Perhaps more informative, however, are studies of the variance–covariance matrix for novel mutations, U. With accurate measures of U, we can better understand some of the underlying genetic constraints acting on senescence. If we find deleterious mutations for which age-specific effects are limited to late age and which have no beneficial pleiotropic effects, we could accept the existence of age-specific mutations that contribute to senescence, as posited by Medawar (1946, 1952). Similarly, finding age-specific mutations with beneficial effects early and deleterious effects late (or the reverse) would provide evidence for the type of mutations needed to generate senescence under Williams's (1957) model. What is less clear (and perhaps less testable) is whether such antagonistically pleiotropic mutations are likely to ever account for the enormous genetic variation for ageing that we observe in natural populations.

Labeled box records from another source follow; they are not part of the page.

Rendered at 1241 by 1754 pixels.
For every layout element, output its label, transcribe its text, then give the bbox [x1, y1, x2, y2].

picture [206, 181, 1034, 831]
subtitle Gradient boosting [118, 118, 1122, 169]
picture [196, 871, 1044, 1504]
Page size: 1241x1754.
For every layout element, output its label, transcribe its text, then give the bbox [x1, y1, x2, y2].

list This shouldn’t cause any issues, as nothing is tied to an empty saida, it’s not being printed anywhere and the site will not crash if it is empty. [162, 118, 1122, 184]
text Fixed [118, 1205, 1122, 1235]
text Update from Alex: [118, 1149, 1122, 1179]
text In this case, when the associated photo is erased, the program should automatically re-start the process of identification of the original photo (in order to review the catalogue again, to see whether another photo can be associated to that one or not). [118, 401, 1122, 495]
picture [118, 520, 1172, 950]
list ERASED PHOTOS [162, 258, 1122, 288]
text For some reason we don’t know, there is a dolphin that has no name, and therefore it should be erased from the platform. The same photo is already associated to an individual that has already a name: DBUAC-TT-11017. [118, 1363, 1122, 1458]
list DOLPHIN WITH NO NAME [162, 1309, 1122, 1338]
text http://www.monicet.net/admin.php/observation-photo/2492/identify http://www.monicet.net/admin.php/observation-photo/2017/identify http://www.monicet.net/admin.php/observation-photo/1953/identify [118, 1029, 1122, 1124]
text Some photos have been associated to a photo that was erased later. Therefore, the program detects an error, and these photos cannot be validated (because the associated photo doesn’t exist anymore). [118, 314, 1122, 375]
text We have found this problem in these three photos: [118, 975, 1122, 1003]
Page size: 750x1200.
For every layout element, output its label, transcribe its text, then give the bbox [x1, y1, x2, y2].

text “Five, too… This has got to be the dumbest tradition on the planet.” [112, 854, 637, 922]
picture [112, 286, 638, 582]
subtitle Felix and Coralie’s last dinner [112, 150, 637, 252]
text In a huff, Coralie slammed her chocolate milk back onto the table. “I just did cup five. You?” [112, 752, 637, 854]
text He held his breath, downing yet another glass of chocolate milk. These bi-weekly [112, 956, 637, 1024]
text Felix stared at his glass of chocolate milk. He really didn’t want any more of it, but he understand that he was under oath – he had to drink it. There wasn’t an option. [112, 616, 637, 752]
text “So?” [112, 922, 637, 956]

Mutation accumulation experiments can also reveal important age-related patterns of pleiotropy that do not fit into the basic MA/AP paradigm. For example, existing studies show us that most mutations are pleiotropic across ages but have the same direction of effect with respect to fitness (e.g. Pletcher et al. 1998, 1999; Mack et al. 2000; Yampolsky et al. 2000; Gong et al. 2006). They also report that the mean and variance of mutational effects tend to decrease with age. Both findings have precipitated new theoretical insights into how senescence evolves (e.g. Charlesworth 2001; Moorad & Promislow 2008). However, it should be noted that the distributions of mutational effects estimated by experiments may not well reflect the mutation input in real populations if mutations exhibit different properties in mutation accumulation lines. This issue may be particularly relevant to studies of ageing if deleterious mutations of large effect that would be rapidly purged in real populations persist in the experimental populations and have a profoundly different effect on the correlation of vitality traits across ages.

In the light of the issues that we have raised here, where does this leave the empirical biologist interested in discriminating between the evolutionary models of senescence? There are still several assays that can provide definitive evidence for both MA and AP. QTL analyses can identify individual loci that appear to have antagonistic pleiotropic effects on age-specific fitness (Nuzhdin et al. 1997; Leips et al. 2006; Wilson et al. 2006). Tests of AP that look for trade-offs between early- and late-age fitness traits by detecting negative genetic correlations (e.g. Rose & Charlesworth 1981a; Tatar et al. 1996) can offer evidence for a role of the more inclusive AP model in senescence that does not depend upon overdominance. These tests should be viewed as conservative because trade-offs need not necessarily generate detectable patterns in genetic correlations (Dickerson 1955; Charlesworth 1990; Houle 1991). Finally, artificial selection experiments have demonstrated clear trade-offs between early- and late-age fitness traits, suggesting that at least some standing genetic variation for lifespan is due to genes with antagonistically pleiotropic effects (Rose 1984; Zwaan et al. 1995; Partridge et al. 1999). What about measurements of genetic variation for senescence? There is no doubt that such studies can help us determine the extent to which natural variation in rates of senescence is due to genetic versus environmental factors. Such studies are intrinsically valuable. But in the light of the results presented here, we are led to conclude that such studies cannot allow us to distinguish whether MA, AP or some other evolutionary force has contributed to such genetic variation.